Blind, taub und stumm musste er in Einsamkeit leiden, unfähig zu sterben.
„Wie lange muss er
noch leiden?“, fragte ich.
„Wir werden mehr
wissen, wenn wir ihn in unsere spezialisierte Einrichtung bringen.“
Der leitende ZSB-Agent
verlangte, dass sein Kollege den Mund hielt, bevor er mir etwas anderes sagen
konnte.
Sie gingen mit Brian
fort, bedeckten ihn mit einer luftdichten Hülle, sodass niemand die Schrecken
sehen würde, die gerade in unserer Chirurgie geschehen waren.
Sobald die Quarantäne
aufgehoben worden war, ging ich nach Hause, um mein Rücktrittsschreiben zu
verfassen.
Ich hatte einen gut vernetzten
Kontakt innerhalb des ZSB. Aber als er versuchte, mehr Informationen zu
erhalten, behauptete er, dass ihnen überhaupt kein solcher Fall vorgelegt worden
sei. Dass niemand jemals unter dem Namen Brian Dawson in ihre Einrichtung
aufgenommen worden war.
Ungefähr einen Monat
später tauchte ein Anwalt, begleitet von einem Arzt, mit einer Reihe von Dokumenten
vor meiner Tür auf; alles bezüglich der Vertraulichkeit von Ärzten und Patienten.
Der Anwalt sah erschöpft
aus, bis auf die Knochen abgearbeitet. Als ob er schon viele solcher Reisen
unternommen hätte. Er bat mich, die Dokumente zu unterschreiben und nie wieder
darüber zu sprechen und sagte, dass ich sonst meine ärztliche Zulassung
verlieren würde. Nicht, dass es mir wichtig gewesen wäre, ich bin endgültig
fertig mit diesem Bereich.
Ich bekam vom Arzt eine
Injektion, er sagte mir, dass Brians Krankheit ihnen nicht unbekannt sei und
dass sie extrem ansteckend sei, aber erst nach dem Tod.

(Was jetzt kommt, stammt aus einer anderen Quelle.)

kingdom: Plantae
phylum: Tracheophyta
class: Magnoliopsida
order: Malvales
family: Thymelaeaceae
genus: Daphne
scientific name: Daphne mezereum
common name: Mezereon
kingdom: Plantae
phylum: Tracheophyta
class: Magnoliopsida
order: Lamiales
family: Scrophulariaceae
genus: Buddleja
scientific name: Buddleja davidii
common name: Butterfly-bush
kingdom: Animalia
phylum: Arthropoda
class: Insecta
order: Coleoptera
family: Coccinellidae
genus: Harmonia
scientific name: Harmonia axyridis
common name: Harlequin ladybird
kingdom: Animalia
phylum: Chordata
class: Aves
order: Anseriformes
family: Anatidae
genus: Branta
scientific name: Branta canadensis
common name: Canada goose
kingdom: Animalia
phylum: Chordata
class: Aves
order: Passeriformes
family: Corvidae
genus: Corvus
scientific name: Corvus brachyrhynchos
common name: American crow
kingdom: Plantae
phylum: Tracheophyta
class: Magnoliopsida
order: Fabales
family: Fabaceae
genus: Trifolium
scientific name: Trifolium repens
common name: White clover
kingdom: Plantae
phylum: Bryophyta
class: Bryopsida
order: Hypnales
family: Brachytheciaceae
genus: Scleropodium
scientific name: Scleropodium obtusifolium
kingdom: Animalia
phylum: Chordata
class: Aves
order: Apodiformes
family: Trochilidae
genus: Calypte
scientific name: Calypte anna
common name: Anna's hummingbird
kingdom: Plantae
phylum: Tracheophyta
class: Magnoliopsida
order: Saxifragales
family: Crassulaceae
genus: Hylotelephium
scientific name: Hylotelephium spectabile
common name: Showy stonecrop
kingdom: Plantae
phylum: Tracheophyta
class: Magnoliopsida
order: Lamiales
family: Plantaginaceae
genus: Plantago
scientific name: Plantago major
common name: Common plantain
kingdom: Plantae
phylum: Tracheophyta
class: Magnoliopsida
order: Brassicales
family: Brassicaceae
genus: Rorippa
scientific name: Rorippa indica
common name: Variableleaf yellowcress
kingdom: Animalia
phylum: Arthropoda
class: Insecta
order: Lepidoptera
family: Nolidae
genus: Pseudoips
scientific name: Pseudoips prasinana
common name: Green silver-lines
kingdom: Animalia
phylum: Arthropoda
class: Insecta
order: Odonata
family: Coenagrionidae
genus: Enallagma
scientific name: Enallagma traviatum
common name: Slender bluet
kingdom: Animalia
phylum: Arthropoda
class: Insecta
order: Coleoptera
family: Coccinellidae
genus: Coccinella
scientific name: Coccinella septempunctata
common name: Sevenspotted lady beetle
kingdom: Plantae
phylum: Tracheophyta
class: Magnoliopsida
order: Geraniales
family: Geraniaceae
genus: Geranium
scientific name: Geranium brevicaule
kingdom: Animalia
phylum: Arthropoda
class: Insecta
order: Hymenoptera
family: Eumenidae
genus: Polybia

Er erklärte, dass die Hälfte
der Bevölkerung mit einem Infekt infiziert ist, die das Gehirn stundenlang,
auch Tage nach dem Tod, bei Bewusstsein hält. Brians Fall war insofern
besonders, als er tatsächlich eine motorische Funktion behielt und mit uns
sprechen konnte.
Die Injektion war keine
Heilung, sie wird mich bloß daran hindern, die Krankheit zu verbreiten, aber
sobald ich sterbe, werde ich ein ähnliches Schicksal erleiden wie Brian.
Ich hoffe nur, dass
jemand bei mir bleibt, wenn es soweit ist.